Each spring, river herring populations migrate from Massachusetts coastal waters to start their annual journey up rivers and streams to freshwater spawning habitat. River herring have faced severe population declines over the past several many years, and their migration is extensively monitored across the region, primarily through traditional visual counting and volunteer-based programs.
Monitoring fish movement and understanding population dynamics are essential for informing conservation efforts and supporting fisheries management. With the annual herring run getting underway this month, researchers and resource managers once more tackle the challenge of counting and estimating the migrating fish population as accurately as possible.
A team of researchers from the Woodwell Climate Research Center, MIT Sea Grant, the MIT Computer Science and Artificial Intelligence Lab (CSAIL), MIT Lincoln Laboratory, and Intuit explored a brand new monitoring method using underwater video and computer vision to complement citizen science efforts. The researchers — Zhongqi Chen and Linda Deegan from the Woodwell Climate Research Center, Robert Vincent and Kevin Bennett from MIT Sea Grant, Sara Beery and Timm Haucke from MIT CSAIL, Austin Powell from Intuit, and Lydia Zuehsow from MIT Lincoln Laboratory — published a paper describing this work within the journal this February.
The open-access paper, “From snapshots to continuous estimates: Augmenting citizen science with computer vision for fish monitoring,” outlines how recent advancements in computer vision and deep learning, from object detection and tracking to species classification, offer promising real-world solutions for automating fish counting with improved efficiency and data quality.
Traditional monitoring methods are constrained by time, environmental conditions, and labor intensity. Volunteer visual counts are limited to temporary daytime sampling windows, missing nighttime movement and short migration pulses, when a whole lot of fish pass by inside the span of a number of minutes. While technologies like passive acoustic monitoring and imaging sonar have advanced continuous fish monitoring under certain conditions, essentially the most promising and low-cost option — manual review of underwater video — remains to be labor-intensive and time-consuming. With the growing demand for automated video processing solutions, this study presents a scalable, cost-effective, and efficient deep learning-based system for reliable automated fish monitoring.
The team built an end-to-end pipeline — from in-field underwater cameras to video labeling and model training — to attain automated, computer vision-powered fish counting. Videos were collected from three rivers in Massachusetts: the Coonamessett River in Falmouth, the Ipswich River (Ipswich), and the Santuit River in Mashpee.
To arrange the training dataset, the team chosen video clips with variations in lighting, water clarity, fish species and density, time of day, and season to be certain that the pc vision model would work reliably across diverse real-world scenarios. They used an open-source web platform to manually label the videos frame-by-frame with bounding boxes to trace fish movement. In total, they labeled 1,435 video clips and annotated 59,850 frames.
The researchers compared and validated the pc vision counts with human video reviews, stream-side visual counts, and data from passive integrated transponder (PIT) tagging. They concluded that models trained on diverse multi-site and multi-year data performed best and produced season-long, high-resolution counts consistent with traditionally established estimates. Going one step further, the system provided insights into migration behavior, timing, and movement patterns linked to environmental aspects.

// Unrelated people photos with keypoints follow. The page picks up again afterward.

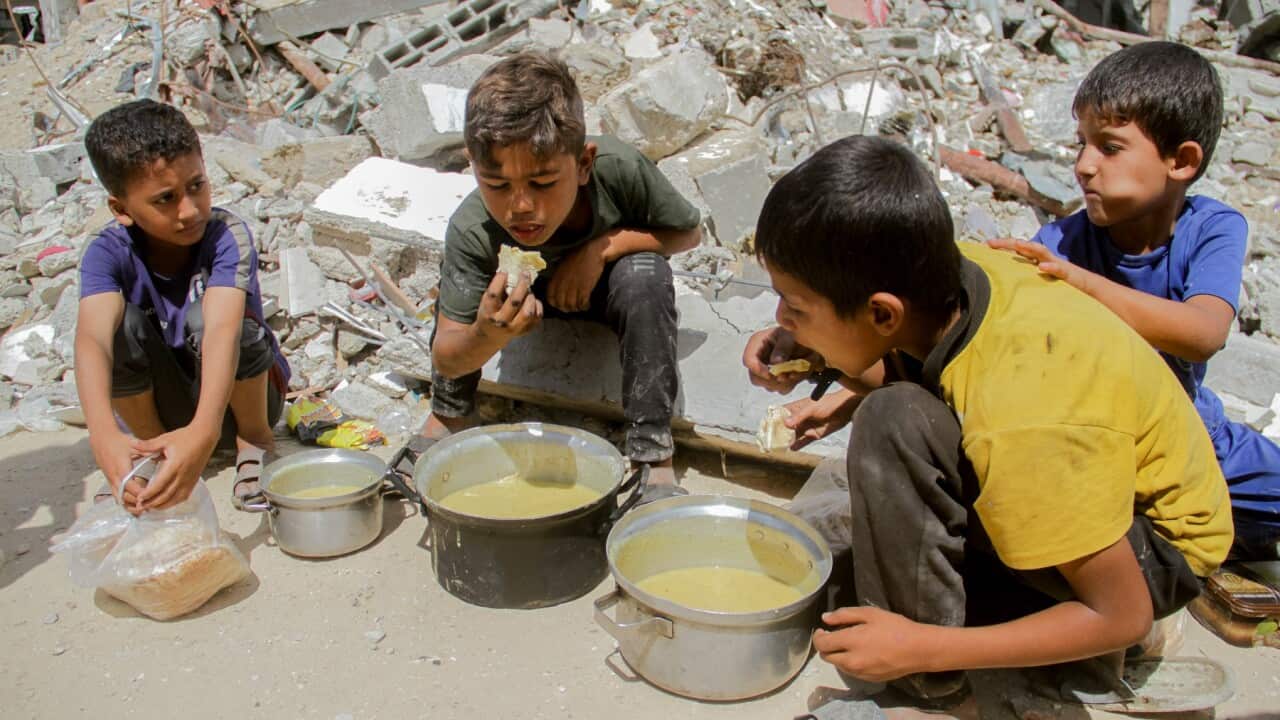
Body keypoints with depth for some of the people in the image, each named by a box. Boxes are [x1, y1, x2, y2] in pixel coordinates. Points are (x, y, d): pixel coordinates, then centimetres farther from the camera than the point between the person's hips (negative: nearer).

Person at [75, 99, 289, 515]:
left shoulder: (226, 235, -25)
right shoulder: (109, 253, -19)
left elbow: (222, 330, -42)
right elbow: (91, 337, -37)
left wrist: (204, 431, -59)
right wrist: (103, 434, -57)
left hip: (237, 394, -2)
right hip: (161, 404, 2)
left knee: (204, 317, -31)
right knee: (122, 322, -26)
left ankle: (254, 439, -6)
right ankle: (152, 449, -2)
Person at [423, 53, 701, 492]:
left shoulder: (620, 169, -35)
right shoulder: (471, 230, -34)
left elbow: (689, 233, -15)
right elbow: (445, 359, -31)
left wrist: (605, 245, -32)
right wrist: (485, 338, -55)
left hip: (606, 290, 0)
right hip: (526, 295, 1)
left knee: (644, 273, -34)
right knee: (458, 287, -28)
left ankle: (652, 451, -21)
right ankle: (450, 413, 0)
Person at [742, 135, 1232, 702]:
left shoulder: (1026, 425, -37)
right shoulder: (952, 269, -18)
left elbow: (1123, 616, -25)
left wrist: (921, 649, -24)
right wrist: (846, 397, -12)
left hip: (1156, 549, -8)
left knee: (895, 424, -30)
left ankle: (922, 683, -14)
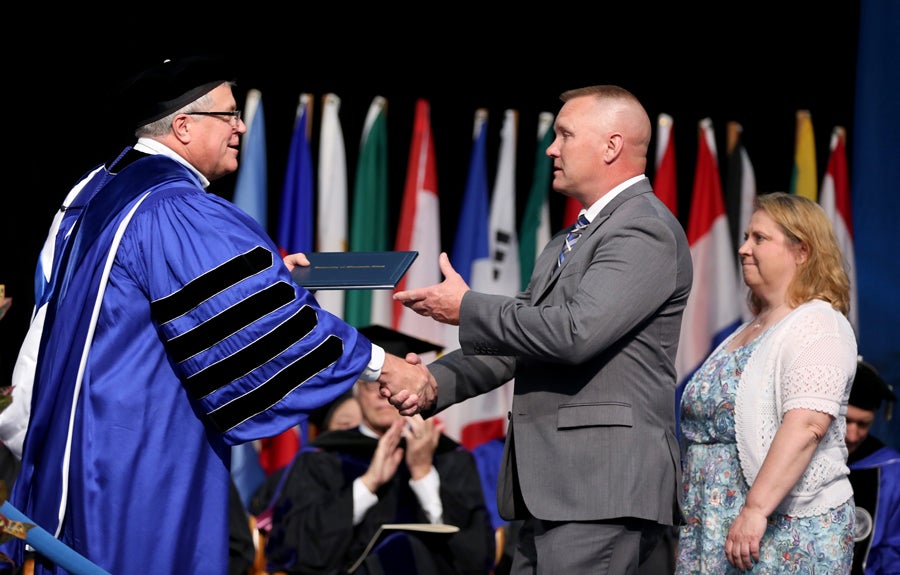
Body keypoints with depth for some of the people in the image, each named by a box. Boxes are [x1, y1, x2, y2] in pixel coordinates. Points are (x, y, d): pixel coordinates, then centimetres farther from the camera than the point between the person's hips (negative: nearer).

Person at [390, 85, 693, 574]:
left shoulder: (646, 230, -9)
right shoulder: (568, 242, 23)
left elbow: (575, 331, -21)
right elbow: (517, 340, 20)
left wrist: (466, 308, -9)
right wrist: (435, 382, 2)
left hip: (600, 485, -10)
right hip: (550, 486, 10)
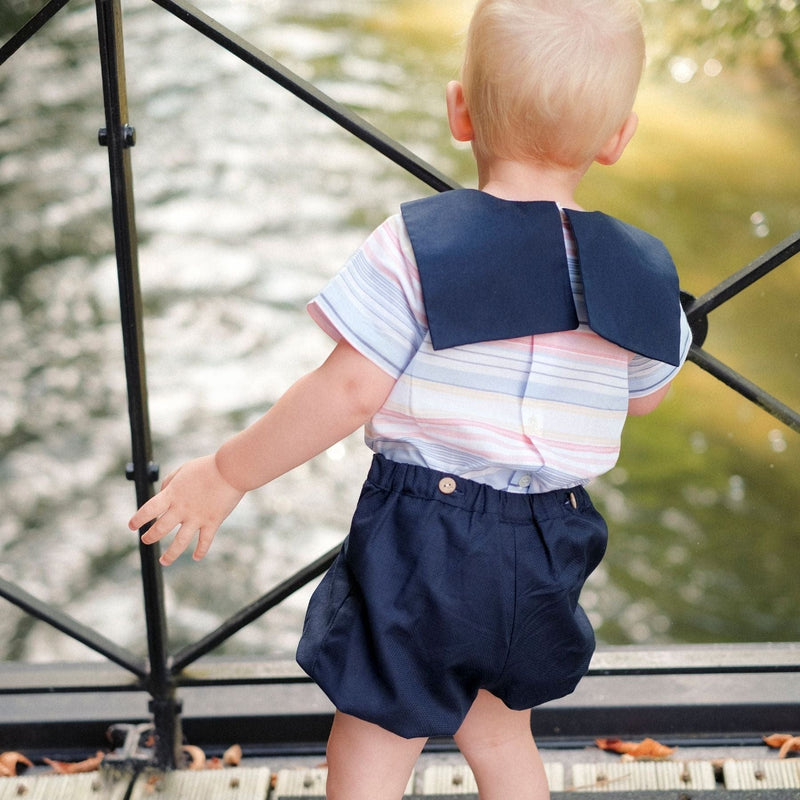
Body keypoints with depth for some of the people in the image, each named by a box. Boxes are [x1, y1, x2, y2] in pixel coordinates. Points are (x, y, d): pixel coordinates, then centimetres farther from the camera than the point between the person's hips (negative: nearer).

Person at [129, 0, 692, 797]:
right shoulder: (642, 273, -1)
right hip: (543, 553, 5)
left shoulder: (416, 245, -15)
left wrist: (226, 473, -7)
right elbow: (646, 394, 14)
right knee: (499, 735, 28)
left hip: (421, 542, -5)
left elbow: (349, 390, -17)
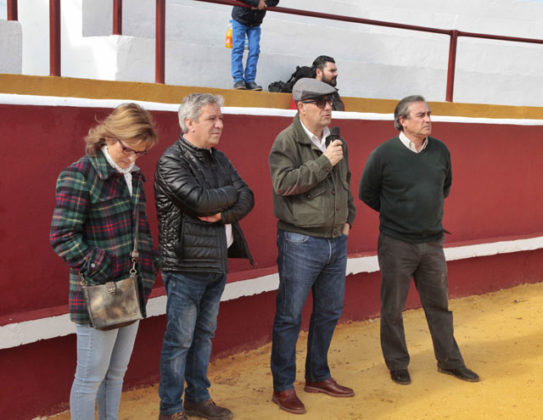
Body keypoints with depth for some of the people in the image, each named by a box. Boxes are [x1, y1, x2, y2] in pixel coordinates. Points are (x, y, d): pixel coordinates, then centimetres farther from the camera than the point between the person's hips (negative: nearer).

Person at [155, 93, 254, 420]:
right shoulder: (172, 161, -12)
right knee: (179, 340, 1)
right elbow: (201, 200, -24)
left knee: (205, 334, 17)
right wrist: (231, 193, -7)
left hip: (218, 262, 7)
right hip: (187, 265, -7)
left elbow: (247, 199, 3)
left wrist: (223, 214, -16)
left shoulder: (219, 159, 11)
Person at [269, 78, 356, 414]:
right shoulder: (287, 141, -11)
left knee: (330, 313, 16)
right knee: (290, 316, 1)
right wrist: (324, 161, -22)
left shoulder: (337, 141, 11)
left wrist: (348, 220, 15)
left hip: (337, 242, 8)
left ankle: (318, 376, 33)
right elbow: (285, 184, -24)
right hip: (301, 243, -7)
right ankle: (283, 387, 13)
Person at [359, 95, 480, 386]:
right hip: (396, 244, -4)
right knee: (392, 309, 7)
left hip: (432, 242, 4)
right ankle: (397, 364, 23)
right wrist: (394, 213, 5)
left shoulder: (440, 151, 1)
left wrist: (429, 210, 11)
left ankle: (449, 361, 27)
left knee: (439, 304, 14)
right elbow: (367, 193, 0)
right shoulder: (384, 154, -12)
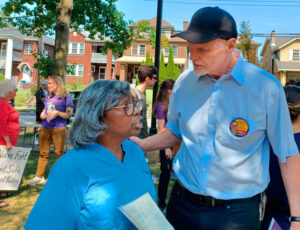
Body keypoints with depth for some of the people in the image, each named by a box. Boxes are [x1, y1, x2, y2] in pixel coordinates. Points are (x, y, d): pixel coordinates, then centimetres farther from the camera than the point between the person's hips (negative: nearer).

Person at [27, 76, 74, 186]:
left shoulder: (66, 97, -3)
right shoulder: (48, 97, 15)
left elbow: (69, 115, -8)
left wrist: (57, 112, -21)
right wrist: (42, 115, 3)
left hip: (59, 129, -5)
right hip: (45, 128, 6)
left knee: (59, 153, 2)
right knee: (43, 153, 9)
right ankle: (39, 177, 17)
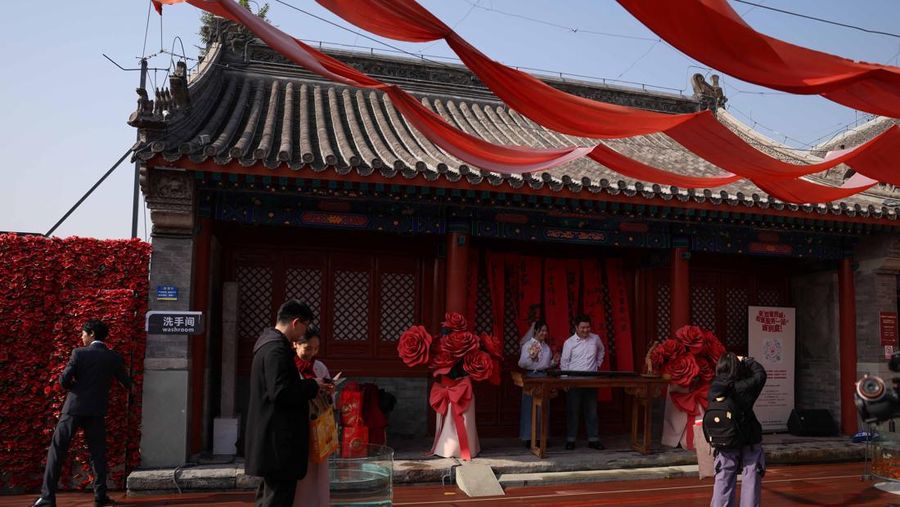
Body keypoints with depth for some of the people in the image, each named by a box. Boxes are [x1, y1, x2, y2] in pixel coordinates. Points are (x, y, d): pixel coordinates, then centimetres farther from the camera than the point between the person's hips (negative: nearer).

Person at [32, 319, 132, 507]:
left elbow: (64, 380, -11)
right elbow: (127, 383, 7)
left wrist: (74, 386, 11)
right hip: (97, 411, 3)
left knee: (56, 450, 5)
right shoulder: (114, 358, -1)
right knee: (98, 453, 10)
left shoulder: (79, 353, -9)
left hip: (74, 408, -2)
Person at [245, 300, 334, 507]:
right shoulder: (277, 348, -19)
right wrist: (312, 386, -13)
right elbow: (280, 392, -26)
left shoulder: (269, 342, 13)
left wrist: (315, 387, 12)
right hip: (279, 440, -11)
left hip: (271, 438, 11)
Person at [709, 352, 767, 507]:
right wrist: (746, 361, 12)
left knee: (723, 483, 10)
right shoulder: (743, 388, -13)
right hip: (749, 443, -3)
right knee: (750, 483, 7)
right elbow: (760, 374, 1)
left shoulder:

Using video from the 2024 Coonamesset River migration, the system counted 42,510 river herring and revealed that upstream migration peaked at dawn, while downstream migration was largely nocturnal, with fish utilizing darker, quieter periods to avoid predators.
With this real-world application, the researchers aim to advance computer vision in fisheries management and supply a framework and best practices for integrating the technology into conservation efforts for a wide selection of aquatic species. “MIT Sea Grant has been funding work on this topic for a while now, and this excellent work by Zhongqi Chen and colleagues will advance fisheries monitoring capabilities and improve fish population assessments for fisheries managers and conservation groups,” Vincent says. “It’s going to also provide education and training for college kids, the general public, and citizen science groups in support of the ecologically and culturally necessary river herring populations along our coasts.”
Still, continued traditional monitoring is crucial for maintaining consistency in long-term datasets until fisheries management agencies fully implement automated counting systems. Even then, computer vision and citizen science must be seen as complementary. Volunteers might be crucial for camera maintenance and for contributing on to the pc vision workflow, from video annotation to model verification. The researchers envision that integrating citizen observations and computer vision-generated data will help create a more comprehensive and holistic approach to environmental monitoring.
This work was funded by MIT Sea Grant, with additional support provided by the Northeast Climate Adaptation Science Center, an MIT Abdul Latif Jameel Water and Food Systems seed grant, the AI and Biodiversity Change Global Center (supported by the National Science Foundation and the Natural Sciences and Engineering Research Council of Canada), and the MIT Undergraduate Research Opportunities Program.